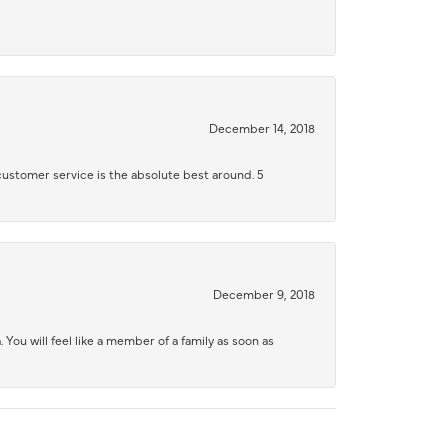
December 14, 2018
 customer service is the absolute best around. 5
December 9, 2018
 You will feel like a member of a family as soon as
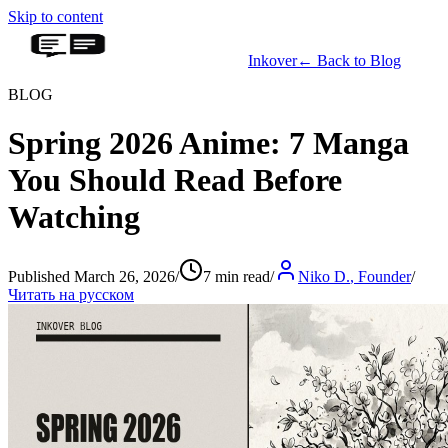
Skip to content
Inkover
←
Back to Blog
BLOG
Spring 2026 Anime: 7 Manga
You Should Read Before
Watching
Published March 26, 2026
/
7 min read
/
Niko D.
,
Founder
/
Читать на русском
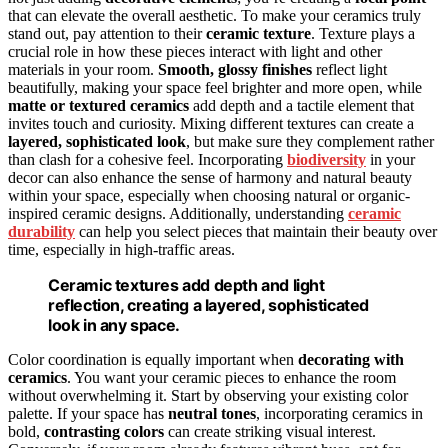
that can elevate the overall aesthetic. To make your ceramics truly
stand out, pay attention to their
ceramic texture
. Texture plays a
crucial role in how these pieces interact with light and other
materials in your room.
Smooth, glossy finishes
reflect light
beautifully, making your space feel brighter and more open, while
matte or textured ceramics
add depth and a tactile element that
invites touch and curiosity. Mixing different textures can create a
layered, sophisticated look
, but make sure they complement rather
than clash for a cohesive feel. Incorporating
biodiversity
in your
decor can also enhance the sense of harmony and natural beauty
within your space, especially when choosing natural or organic-
inspired ceramic designs. Additionally, understanding
ceramic
durability
can help you select pieces that maintain their beauty over
time, especially in high-traffic areas.
Ceramic textures add depth and light
reflection, creating a layered, sophisticated
look in any space.
Color coordination is equally important when
decorating with
ceramics
. You want your ceramic pieces to enhance the room
without overwhelming it. Start by observing your existing color
palette. If your space has
neutral tones
, incorporating ceramics in
bold,
contrasting colors
can create striking visual interest.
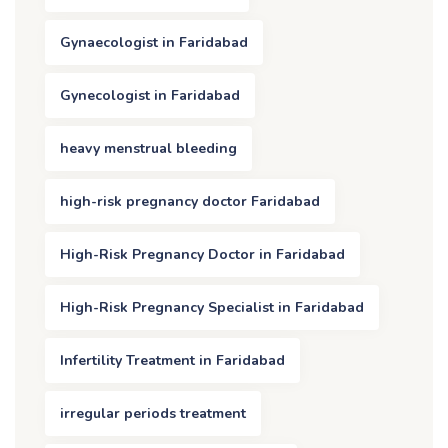
Gynaecologist in Faridabad
Gynecologist in Faridabad
heavy menstrual bleeding
high-risk pregnancy doctor Faridabad
High-Risk Pregnancy Doctor in Faridabad
High-Risk Pregnancy Specialist in Faridabad
Infertility Treatment in Faridabad
irregular periods treatment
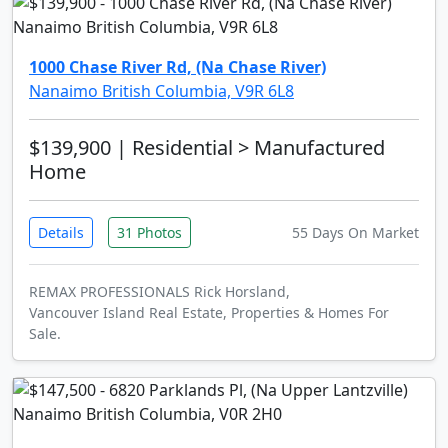
1000 Chase River Rd, (Na Chase River)
Nanaimo British Columbia, V9R 6L8
$139,900
| Residential > Manufactured
Home
Details
31 Photos
55 Days On Market
REMAX PROFESSIONALS Rick Horsland,
Vancouver Island Real Estate, Properties & Homes For
Sale.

■ HOW TO COMPLETE THIS TASK ■
Once the pictures are set aside, transcribe the remaining lines above exactly.

■ TASK RESPONSE ■
December 14, 2018
 customer service is the absolute best around. 5
December 9, 2018
 You will feel like a member of a family as soon as
Skip to content
Inkover
←
Back to Blog
BLOG
Spring 2026 Anime: 7 Manga
You Should Read Before
Watching
Published March 26, 2026
/
7 min read
/
Niko D.
,
Founder
/
Читать на русском
that can elevate the overall aesthetic. To make your ceramics truly
stand out, pay attention to their
ceramic texture
. Texture plays a
crucial role in how these pieces interact with light and other
materials in your room.
Smooth, glossy finishes
reflect light
beautifully, making your space feel brighter and more open, while
matte or textured ceramics
add depth and a tactile element that
invites touch and curiosity. Mixing different textures can create a
layered, sophisticated look
, but make sure they complement rather
than clash for a cohesive feel. Incorporating
biodiversity
in your
decor can also enhance the sense of harmony and natural beauty
within your space, especially when choosing natural or organic-
inspired ceramic designs. Additionally, understanding
ceramic
durability
can help you select pieces that maintain their beauty over
time, especially in high-traffic areas.
Ceramic textures add depth and light
reflection, creating a layered, sophisticated
look in any space.
Color coordination is equally important when
decorating with
ceramics
. You want your ceramic pieces to enhance the room
without overwhelming it. Start by observing your existing color
palette. If your space has
neutral tones
, incorporating ceramics in
bold,
contrasting colors
can create striking visual interest.
Gynaecologist in Faridabad
Gynecologist in Faridabad
heavy menstrual bleeding
high-risk pregnancy doctor Faridabad
High-Risk Pregnancy Doctor in Faridabad
High-Risk Pregnancy Specialist in Faridabad
Infertility Treatment in Faridabad
irregular periods treatment
1000 Chase River Rd, (Na Chase River)
Nanaimo British Columbia, V9R 6L8
$139,900
| Residential > Manufactured
Home
Details
31 Photos
55 Days On Market
REMAX PROFESSIONALS Rick Horsland,
Vancouver Island Real Estate, Properties & Homes For
Sale.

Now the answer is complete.